--- Bloc de texte ---
Engelbert Humperdinck : Hansel et Gretel
Les contes de fées sont très rarement des sujets d’opéras. Tous les personnages des mythologies antiques, de L’Énéide et de l’histoire romaine, de l’Arioste, de la Bible, de Shakespeare, Hugo, Walter Scott ont leurs opéras. Très peu d’opéras se sont inspirés de Grimm, Andersen ou de Perrault comme Rusalka de Dvořák, dont le thème est proche La Petite Sirène. Hansel et Gretel est un opéra féérique beaucoup joué au Royaume-Uni et très souvent à Covent Garden, le grand opéra de Londres. Très facile d’accès, permettant des mises en scène traditionnelles plaisant à tous, il est très « payant » et Karajan et Solti qui l’ont dirigé et enregistré ne s’y sont pas trompés. Richard Strauss l’a créé en 1893, et Mahler l’a dirigé dès 1894.
Librement adapté des frères Grimm (les parents sont dans l’opéra de bien meilleurs parents), le livret reprend textuellement les passages rimés du conte, notamment les charmes de la sorcière. Première adaptation depuis que les frères Grimm ont immortalisé, le sujet a été depuis de très nombreuses fois adapté au XXe siècle (au cinéma, en manga, avec Mickey, un téléfilm de Tim Burton, un musical, etc.).
--- Données fournies ---
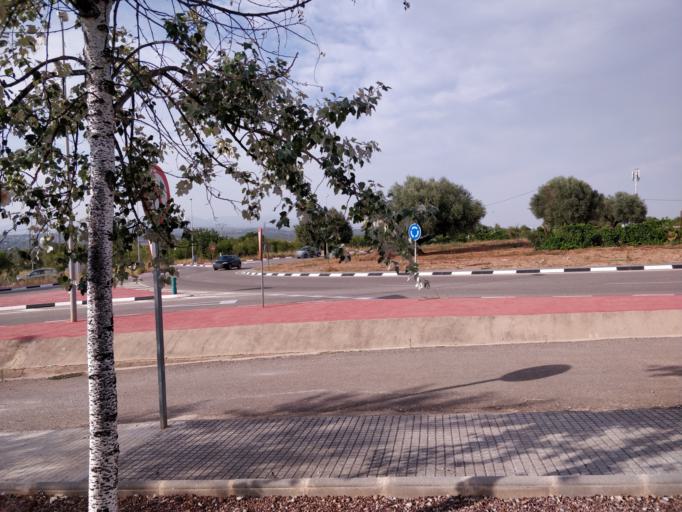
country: ES
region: Valencia
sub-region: Provincia de Castello
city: Villafames
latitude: 40.1187
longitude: -0.0535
---
## Votre objectif
Transcrivez à l'identique le passage du texte sur l'opéra Hansel et Gretel, de « Engelbert Humperdinck : Hansel » à « dirigé dès 1894. ».

## Réponse rédigée
Engelbert Humperdinck : Hansel et Gretel
Les contes de fées sont très rarement des sujets d’opéras. Tous les personnages des mythologies antiques, de L’Énéide et de l’histoire romaine, de l’Arioste, de la Bible, de Shakespeare, Hugo, Walter Scott ont leurs opéras. Très peu d’opéras se sont inspirés de Grimm, Andersen ou de Perrault comme Rusalka de Dvořák, dont le thème est proche La Petite Sirène. Hansel et Gretel est un opéra féérique beaucoup joué au Royaume-Uni et très souvent à Covent Garden, le grand opéra de Londres. Très facile d’accès, permettant des mises en scène traditionnelles plaisant à tous, il est très « payant » et Karajan et Solti qui l’ont dirigé et enregistré ne s’y sont pas trompés. Richard Strauss l’a créé en 1893, et Mahler l’a dirigé dès 1894.